Since the district reform in Saxony Benndorf now part of the newly founded on 01/08/2008 district Landkreis Leipzig. With the help of the Association Rittergut Benndorf and the Cultural and Environmental Foundation of Sparkasse Leipzig have been carried out in recent years some embellishment and maintenance services in the park. Among other things, the fountain was renovated, repaired and provided with an inlet and outlet. Furthermore, ten banks were established, several beech trees planted, repaired the bridge, marked the ground plan of the castle and erected a poster.

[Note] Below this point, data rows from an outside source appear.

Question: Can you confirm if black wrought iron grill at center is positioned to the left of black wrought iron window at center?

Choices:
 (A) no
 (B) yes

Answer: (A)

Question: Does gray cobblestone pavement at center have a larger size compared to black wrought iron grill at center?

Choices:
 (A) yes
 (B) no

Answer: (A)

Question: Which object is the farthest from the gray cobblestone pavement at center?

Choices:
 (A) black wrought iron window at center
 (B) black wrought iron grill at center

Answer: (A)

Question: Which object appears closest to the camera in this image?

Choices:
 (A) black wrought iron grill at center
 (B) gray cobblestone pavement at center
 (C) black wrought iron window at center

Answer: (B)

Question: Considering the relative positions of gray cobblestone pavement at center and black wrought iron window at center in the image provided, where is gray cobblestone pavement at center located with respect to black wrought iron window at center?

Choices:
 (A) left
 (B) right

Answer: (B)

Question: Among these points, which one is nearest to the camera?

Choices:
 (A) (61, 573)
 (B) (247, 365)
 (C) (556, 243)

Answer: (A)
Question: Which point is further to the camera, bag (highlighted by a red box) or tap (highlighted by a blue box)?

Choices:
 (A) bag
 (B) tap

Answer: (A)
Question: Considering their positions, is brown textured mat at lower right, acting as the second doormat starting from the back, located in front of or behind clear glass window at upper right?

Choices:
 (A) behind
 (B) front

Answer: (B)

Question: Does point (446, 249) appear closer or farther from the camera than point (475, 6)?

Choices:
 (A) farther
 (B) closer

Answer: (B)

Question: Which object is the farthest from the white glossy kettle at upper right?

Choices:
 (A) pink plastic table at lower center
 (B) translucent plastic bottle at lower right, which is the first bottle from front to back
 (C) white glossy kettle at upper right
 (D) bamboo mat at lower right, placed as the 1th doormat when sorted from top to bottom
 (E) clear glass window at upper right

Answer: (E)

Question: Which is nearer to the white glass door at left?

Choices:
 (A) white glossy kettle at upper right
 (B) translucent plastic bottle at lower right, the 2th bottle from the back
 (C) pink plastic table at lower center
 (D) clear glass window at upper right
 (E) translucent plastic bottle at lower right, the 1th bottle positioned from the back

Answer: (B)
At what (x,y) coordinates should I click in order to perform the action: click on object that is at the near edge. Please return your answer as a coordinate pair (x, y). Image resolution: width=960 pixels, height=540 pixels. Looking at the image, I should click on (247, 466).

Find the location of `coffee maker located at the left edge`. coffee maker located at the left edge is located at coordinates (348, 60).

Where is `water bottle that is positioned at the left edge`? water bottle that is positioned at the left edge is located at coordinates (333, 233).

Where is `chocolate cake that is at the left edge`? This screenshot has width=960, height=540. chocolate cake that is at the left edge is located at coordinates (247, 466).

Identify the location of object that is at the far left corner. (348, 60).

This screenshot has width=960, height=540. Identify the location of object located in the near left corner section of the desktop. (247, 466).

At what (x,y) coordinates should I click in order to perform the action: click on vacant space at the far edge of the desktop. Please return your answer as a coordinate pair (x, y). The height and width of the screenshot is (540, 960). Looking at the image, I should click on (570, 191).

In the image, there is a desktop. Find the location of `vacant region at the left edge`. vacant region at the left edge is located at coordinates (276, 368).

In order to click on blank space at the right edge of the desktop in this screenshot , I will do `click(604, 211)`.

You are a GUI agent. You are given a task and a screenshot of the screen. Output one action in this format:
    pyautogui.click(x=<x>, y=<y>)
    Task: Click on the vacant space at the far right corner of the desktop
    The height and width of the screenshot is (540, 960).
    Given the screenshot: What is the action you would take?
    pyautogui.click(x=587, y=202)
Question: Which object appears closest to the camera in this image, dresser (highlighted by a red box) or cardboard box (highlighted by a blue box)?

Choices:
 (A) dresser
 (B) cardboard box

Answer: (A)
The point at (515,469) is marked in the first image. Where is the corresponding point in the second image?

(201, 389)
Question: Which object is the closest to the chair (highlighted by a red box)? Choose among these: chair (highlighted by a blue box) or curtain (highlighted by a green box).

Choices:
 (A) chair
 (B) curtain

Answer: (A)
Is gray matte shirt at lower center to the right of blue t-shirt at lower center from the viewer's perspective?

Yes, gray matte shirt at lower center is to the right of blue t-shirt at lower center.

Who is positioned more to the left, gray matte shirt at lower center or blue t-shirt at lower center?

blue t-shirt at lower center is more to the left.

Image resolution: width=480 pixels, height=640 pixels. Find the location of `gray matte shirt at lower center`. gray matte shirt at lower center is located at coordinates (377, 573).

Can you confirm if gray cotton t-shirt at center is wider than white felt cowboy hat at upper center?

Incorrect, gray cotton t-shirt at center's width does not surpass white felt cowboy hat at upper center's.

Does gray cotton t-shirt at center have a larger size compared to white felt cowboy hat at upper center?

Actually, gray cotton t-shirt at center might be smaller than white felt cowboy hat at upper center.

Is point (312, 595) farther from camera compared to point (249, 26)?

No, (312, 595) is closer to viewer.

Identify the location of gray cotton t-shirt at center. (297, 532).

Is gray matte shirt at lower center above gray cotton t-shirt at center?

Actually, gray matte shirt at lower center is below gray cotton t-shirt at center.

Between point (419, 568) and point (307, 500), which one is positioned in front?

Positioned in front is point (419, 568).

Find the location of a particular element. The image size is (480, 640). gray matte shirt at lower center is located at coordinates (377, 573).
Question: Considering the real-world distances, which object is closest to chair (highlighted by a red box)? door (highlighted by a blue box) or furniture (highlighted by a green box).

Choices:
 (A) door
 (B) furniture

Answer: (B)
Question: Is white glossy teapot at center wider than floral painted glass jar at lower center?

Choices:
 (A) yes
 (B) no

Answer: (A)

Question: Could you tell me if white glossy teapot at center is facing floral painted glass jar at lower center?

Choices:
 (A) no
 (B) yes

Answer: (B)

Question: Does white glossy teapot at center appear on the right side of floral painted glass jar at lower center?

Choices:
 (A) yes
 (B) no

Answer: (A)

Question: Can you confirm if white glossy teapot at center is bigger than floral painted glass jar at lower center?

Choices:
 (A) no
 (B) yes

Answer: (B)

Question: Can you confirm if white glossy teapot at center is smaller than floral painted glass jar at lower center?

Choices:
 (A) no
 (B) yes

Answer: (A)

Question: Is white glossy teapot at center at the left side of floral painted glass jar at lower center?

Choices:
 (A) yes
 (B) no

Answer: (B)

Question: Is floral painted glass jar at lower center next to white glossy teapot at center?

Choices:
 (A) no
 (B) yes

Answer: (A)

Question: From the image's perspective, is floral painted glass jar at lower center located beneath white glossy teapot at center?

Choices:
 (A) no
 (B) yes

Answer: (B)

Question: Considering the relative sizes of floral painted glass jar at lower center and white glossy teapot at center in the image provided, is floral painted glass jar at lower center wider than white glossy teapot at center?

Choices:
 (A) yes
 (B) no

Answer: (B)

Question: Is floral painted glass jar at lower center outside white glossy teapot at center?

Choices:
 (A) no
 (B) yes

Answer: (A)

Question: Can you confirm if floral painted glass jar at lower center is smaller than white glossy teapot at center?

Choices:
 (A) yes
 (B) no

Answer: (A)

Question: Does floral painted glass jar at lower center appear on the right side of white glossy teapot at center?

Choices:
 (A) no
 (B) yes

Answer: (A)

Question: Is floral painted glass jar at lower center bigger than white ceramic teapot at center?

In 2016 the 800-year celebration was held ftpm 11th to 14 August. For four-day program included a prayer in the church, a lecture on the history, guided local tours, the special opening of the Village Museum and an exhibition of local artists. In the castle park area there was in the marquee entertainment with local DJs, live bands Leiseschrei, Fonatics and Kurzschluss as well as performances of ventriloquist Roy Reinker and Limbacher Variety. In addition, the school club Einsteins, the music school Fröhlich, the dance group from Kitzscher, cheerleaders from Meuselwitz, Guggenmusik from Borna and an amateur theater from Benndorf with a historical drama occurred. There was also music by the campfire, fireworks, historical children's games and a bouncy castle, a forest and meadow volleyball tournament and a meeting of tractor fans from Frohburg. There were tours with tractors and donkey carts as well as the "driving without a license" and the goal-spraying with the Frohburg firefighters. In manor grounds a farmer's market and historic craft was to marvel at – just like the old farm equipment and the flea market in the village square and on the island. A choir singing with guests from Kitzscher and Mölbis in the church and a church service in the tent were also part of the program. For the children there was a lantern procession and the now third Benndorf duck race on the Wyhra. Prior to the festival, the whole village was decorated with bunting, straw dolls and all kinds of creative ideas. The best of them were awarded at the festival.